So I am new to supervised machine learning, but I've been reading books and articles about it and I'm stuck on a problem. (Not stuck, but I don't understand the logic behind classification algorithms). I am trying to classify records as being wrong or not based on historical data. So this is the original data (training data):
Name Office Age isWrong
F1 1 32 0
F2 2 61 1
F3 1 35 0
F4 0 25 0
F5 1 36 0
F6 2 52 0
F7 2 48 0
F8 1 17 1
F9 2 51 0
F10 0 24 0
F11 4 34 1
F12 0 21 0
F13 2 51 0
F14 0 27 0
F15 3 37 1
(only showing top 15 results of 200 results)
A wrong record is any record which reports an age LOWER than 18 or HIGHER than 60, or an office location that is NOT {0, 1, 2}. I have more records that display a 1 when any of the mentioned conditions are met. I trained my model with this dataset and I created a test dataset to test the results. However, I end up getting 0 on the prediction
column of every record. I used a Naïve Bayes approach because this approach assumes independence between the features variables which is my case (no relationship between the office number and age). I know there are other methods like Logistic Regression and SVC(SVM), but I assume that they require a degree of relationship between the features variables. Despite that, I still tried those two approaches and got the same results. Am I doing something wrong? Do I need to specify something before training my model?

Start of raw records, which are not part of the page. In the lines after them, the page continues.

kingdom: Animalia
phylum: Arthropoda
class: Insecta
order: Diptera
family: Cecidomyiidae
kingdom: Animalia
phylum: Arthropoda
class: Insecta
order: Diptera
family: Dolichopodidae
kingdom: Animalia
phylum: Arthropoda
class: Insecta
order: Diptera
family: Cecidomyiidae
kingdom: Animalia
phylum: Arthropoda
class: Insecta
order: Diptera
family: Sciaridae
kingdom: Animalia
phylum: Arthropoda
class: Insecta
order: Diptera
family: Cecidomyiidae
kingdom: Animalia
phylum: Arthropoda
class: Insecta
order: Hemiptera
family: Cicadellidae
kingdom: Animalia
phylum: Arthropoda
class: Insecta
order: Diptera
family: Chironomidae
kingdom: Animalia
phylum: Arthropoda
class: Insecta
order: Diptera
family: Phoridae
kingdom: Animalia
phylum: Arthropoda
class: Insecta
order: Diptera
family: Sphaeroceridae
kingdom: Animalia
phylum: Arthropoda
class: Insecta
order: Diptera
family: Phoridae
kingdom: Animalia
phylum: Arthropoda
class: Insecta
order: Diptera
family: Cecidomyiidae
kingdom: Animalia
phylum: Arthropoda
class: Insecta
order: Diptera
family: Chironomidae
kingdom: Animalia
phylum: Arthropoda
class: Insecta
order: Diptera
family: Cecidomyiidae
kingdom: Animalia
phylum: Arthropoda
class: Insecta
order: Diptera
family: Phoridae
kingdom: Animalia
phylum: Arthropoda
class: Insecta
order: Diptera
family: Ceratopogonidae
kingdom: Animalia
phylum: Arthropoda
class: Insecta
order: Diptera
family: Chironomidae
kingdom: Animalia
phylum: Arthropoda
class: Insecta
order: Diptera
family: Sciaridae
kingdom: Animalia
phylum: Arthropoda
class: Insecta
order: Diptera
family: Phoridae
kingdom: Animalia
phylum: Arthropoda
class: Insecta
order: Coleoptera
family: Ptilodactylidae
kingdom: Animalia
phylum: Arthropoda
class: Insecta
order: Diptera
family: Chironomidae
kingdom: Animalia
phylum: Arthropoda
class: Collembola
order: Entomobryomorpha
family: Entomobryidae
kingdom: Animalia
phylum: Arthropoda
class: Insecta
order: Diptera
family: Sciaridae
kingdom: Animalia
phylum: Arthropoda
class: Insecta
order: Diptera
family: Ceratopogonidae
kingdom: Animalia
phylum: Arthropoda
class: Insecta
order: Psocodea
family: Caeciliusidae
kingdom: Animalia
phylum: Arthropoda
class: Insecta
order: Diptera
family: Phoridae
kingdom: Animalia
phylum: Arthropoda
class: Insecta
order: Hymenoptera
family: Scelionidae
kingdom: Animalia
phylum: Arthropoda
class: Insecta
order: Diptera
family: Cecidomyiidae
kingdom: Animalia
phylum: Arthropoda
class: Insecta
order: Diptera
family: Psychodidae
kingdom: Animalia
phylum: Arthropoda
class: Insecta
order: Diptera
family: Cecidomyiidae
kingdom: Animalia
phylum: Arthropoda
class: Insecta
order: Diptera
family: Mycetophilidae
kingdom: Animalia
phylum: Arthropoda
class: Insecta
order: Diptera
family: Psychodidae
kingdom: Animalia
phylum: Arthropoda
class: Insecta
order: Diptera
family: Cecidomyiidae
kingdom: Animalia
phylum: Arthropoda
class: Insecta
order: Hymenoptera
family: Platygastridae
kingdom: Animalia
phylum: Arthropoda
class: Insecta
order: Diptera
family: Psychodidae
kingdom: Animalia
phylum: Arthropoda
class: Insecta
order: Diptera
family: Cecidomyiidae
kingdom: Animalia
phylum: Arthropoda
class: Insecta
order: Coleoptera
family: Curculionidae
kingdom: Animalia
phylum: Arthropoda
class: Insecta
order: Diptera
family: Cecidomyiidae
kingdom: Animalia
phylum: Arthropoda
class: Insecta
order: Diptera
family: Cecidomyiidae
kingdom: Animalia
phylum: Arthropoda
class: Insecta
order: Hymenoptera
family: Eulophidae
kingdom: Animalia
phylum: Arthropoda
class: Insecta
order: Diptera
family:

Here is what I did (very simple):
NaiveBayes nb = new NaiveBayes().setLabelCol("isWrong");
NaiveBayesModel nbm = nb.fit(dataset);
nbm.transform(dataset2).show();
Here is dataset2 (top 15):
Name Office Age
F1 9 36 //wrong, office is 9
F2 2 20
F3 1 17
F4 2 43
F5 2 90 // wrong, age is >60
F6 1 36
F7 1 40
F8 2 52
F9 2 49
F10 1 38
F11 0 28
F12 0 18
F13 1 40
F14 1 31
F15 2 45
But like I said, the prediction column displays 0 every time. Any idea why?